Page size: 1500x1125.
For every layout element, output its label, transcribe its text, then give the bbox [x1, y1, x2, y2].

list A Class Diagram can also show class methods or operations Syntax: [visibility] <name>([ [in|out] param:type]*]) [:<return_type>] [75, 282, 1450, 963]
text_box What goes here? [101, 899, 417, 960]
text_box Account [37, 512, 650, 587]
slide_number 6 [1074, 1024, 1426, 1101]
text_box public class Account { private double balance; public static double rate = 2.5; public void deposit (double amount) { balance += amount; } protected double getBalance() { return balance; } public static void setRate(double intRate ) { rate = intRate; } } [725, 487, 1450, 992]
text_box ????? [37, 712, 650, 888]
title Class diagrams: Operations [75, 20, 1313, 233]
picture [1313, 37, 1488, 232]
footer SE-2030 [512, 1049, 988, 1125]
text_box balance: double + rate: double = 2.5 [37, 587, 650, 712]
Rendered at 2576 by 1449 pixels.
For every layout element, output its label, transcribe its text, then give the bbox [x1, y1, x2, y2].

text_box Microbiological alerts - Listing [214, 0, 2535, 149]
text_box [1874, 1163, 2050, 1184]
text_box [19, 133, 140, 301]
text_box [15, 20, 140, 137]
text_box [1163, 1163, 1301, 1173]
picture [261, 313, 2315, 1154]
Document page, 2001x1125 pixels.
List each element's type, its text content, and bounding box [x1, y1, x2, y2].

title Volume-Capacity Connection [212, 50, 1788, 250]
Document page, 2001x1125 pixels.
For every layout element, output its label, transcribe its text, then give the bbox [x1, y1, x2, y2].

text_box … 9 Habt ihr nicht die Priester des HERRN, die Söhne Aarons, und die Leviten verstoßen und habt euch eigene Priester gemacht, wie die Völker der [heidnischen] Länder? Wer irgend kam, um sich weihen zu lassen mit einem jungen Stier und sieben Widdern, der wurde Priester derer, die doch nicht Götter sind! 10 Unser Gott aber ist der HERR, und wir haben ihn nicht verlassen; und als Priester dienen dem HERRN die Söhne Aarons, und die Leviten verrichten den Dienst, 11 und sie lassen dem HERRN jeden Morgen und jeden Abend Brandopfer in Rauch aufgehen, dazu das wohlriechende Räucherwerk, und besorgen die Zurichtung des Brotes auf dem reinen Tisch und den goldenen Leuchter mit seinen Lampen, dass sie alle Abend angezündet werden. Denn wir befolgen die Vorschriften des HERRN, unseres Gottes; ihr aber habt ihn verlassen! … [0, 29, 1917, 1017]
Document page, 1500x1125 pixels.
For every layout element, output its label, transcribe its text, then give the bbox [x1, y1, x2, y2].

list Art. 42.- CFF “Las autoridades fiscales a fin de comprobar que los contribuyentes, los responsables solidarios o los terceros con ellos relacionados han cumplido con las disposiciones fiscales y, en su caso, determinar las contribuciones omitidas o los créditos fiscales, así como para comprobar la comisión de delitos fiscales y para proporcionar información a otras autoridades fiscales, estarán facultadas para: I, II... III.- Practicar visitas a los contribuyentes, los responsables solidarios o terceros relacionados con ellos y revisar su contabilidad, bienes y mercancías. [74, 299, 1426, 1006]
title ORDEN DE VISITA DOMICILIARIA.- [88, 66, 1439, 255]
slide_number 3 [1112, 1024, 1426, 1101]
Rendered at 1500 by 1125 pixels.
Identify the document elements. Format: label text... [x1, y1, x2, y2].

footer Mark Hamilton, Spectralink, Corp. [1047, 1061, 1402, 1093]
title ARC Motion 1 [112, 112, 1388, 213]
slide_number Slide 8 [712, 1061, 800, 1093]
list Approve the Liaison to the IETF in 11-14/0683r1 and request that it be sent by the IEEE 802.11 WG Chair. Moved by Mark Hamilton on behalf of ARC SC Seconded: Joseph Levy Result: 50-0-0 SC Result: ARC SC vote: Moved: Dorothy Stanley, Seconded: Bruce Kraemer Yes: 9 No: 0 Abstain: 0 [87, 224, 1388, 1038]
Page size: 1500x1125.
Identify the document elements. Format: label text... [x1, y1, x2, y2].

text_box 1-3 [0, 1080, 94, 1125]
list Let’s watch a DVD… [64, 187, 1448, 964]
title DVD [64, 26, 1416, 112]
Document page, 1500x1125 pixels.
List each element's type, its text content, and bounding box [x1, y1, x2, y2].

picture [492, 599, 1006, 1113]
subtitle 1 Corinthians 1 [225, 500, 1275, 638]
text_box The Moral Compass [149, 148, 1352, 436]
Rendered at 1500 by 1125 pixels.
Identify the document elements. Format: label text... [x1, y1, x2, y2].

**Work required**
Transcribe the records in full, so that each line reads exactly as before.

**Response for this exercise**
Page size: 1500x1125.
For every layout element, output its label, transcribe its text, then give the bbox [x1, y1, x2, y2].

list A Class Diagram can also show class methods or operations Syntax: [visibility] <name>([ [in|out] param:type]*]) [:<return_type>] [75, 282, 1450, 963]
text_box What goes here? [101, 899, 417, 960]
text_box Account [37, 512, 650, 587]
slide_number 6 [1074, 1024, 1426, 1101]
text_box public class Account { private double balance; public static double rate = 2.5; public void deposit (double amount) { balance += amount; } protected double getBalance() { return balance; } public static void setRate(double intRate ) { rate = intRate; } } [725, 487, 1450, 992]
text_box ????? [37, 712, 650, 888]
title Class diagrams: Operations [75, 20, 1313, 233]
picture [1313, 37, 1488, 232]
footer SE-2030 [512, 1049, 988, 1125]
text_box balance: double + rate: double = 2.5 [37, 587, 650, 712]
Rendered at 2576 by 1449 pixels.
For every layout element, output its label, transcribe its text, then give the bbox [x1, y1, x2, y2].

text_box Microbiological alerts - Listing [214, 0, 2535, 149]
text_box [1874, 1163, 2050, 1184]
text_box [19, 133, 140, 301]
text_box [15, 20, 140, 137]
text_box [1163, 1163, 1301, 1173]
picture [261, 313, 2315, 1154]
Document page, 2001x1125 pixels.
List each element's type, its text content, and bounding box [x1, y1, x2, y2].

title Volume-Capacity Connection [212, 50, 1788, 250]
Document page, 2001x1125 pixels.
For every layout element, output its label, transcribe its text, then give the bbox [x1, y1, x2, y2].

text_box … 9 Habt ihr nicht die Priester des HERRN, die Söhne Aarons, und die Leviten verstoßen und habt euch eigene Priester gemacht, wie die Völker der [heidnischen] Länder? Wer irgend kam, um sich weihen zu lassen mit einem jungen Stier und sieben Widdern, der wurde Priester derer, die doch nicht Götter sind! 10 Unser Gott aber ist der HERR, und wir haben ihn nicht verlassen; und als Priester dienen dem HERRN die Söhne Aarons, und die Leviten verrichten den Dienst, 11 und sie lassen dem HERRN jeden Morgen und jeden Abend Brandopfer in Rauch aufgehen, dazu das wohlriechende Räucherwerk, und besorgen die Zurichtung des Brotes auf dem reinen Tisch und den goldenen Leuchter mit seinen Lampen, dass sie alle Abend angezündet werden. Denn wir befolgen die Vorschriften des HERRN, unseres Gottes; ihr aber habt ihn verlassen! … [0, 29, 1917, 1017]
Document page, 1500x1125 pixels.
For every layout element, output its label, transcribe its text, then give the bbox [x1, y1, x2, y2].

list Art. 42.- CFF “Las autoridades fiscales a fin de comprobar que los contribuyentes, los responsables solidarios o los terceros con ellos relacionados han cumplido con las disposiciones fiscales y, en su caso, determinar las contribuciones omitidas o los créditos fiscales, así como para comprobar la comisión de delitos fiscales y para proporcionar información a otras autoridades fiscales, estarán facultadas para: I, II... III.- Practicar visitas a los contribuyentes, los responsables solidarios o terceros relacionados con ellos y revisar su contabilidad, bienes y mercancías. [74, 299, 1426, 1006]
title ORDEN DE VISITA DOMICILIARIA.- [88, 66, 1439, 255]
slide_number 3 [1112, 1024, 1426, 1101]
Rendered at 1500 by 1125 pixels.
Identify the document elements. Format: label text... [x1, y1, x2, y2].

footer Mark Hamilton, Spectralink, Corp. [1047, 1061, 1402, 1093]
title ARC Motion 1 [112, 112, 1388, 213]
slide_number Slide 8 [712, 1061, 800, 1093]
list Approve the Liaison to the IETF in 11-14/0683r1 and request that it be sent by the IEEE 802.11 WG Chair. Moved by Mark Hamilton on behalf of ARC SC Seconded: Joseph Levy Result: 50-0-0 SC Result: ARC SC vote: Moved: Dorothy Stanley, Seconded: Bruce Kraemer Yes: 9 No: 0 Abstain: 0 [87, 224, 1388, 1038]
Page size: 1500x1125.
Identify the document elements. Format: label text... [x1, y1, x2, y2].

text_box 1-3 [0, 1080, 94, 1125]
list Let’s watch a DVD… [64, 187, 1448, 964]
title DVD [64, 26, 1416, 112]
Document page, 1500x1125 pixels.
List each element's type, its text content, and bounding box [x1, y1, x2, y2].

picture [492, 599, 1006, 1113]
subtitle 1 Corinthians 1 [225, 500, 1275, 638]
text_box The Moral Compass [149, 148, 1352, 436]
Rendered at 1500 by 1125 pixels.
Identify the document elements. Format: label text... [x1, y1, x2, y2].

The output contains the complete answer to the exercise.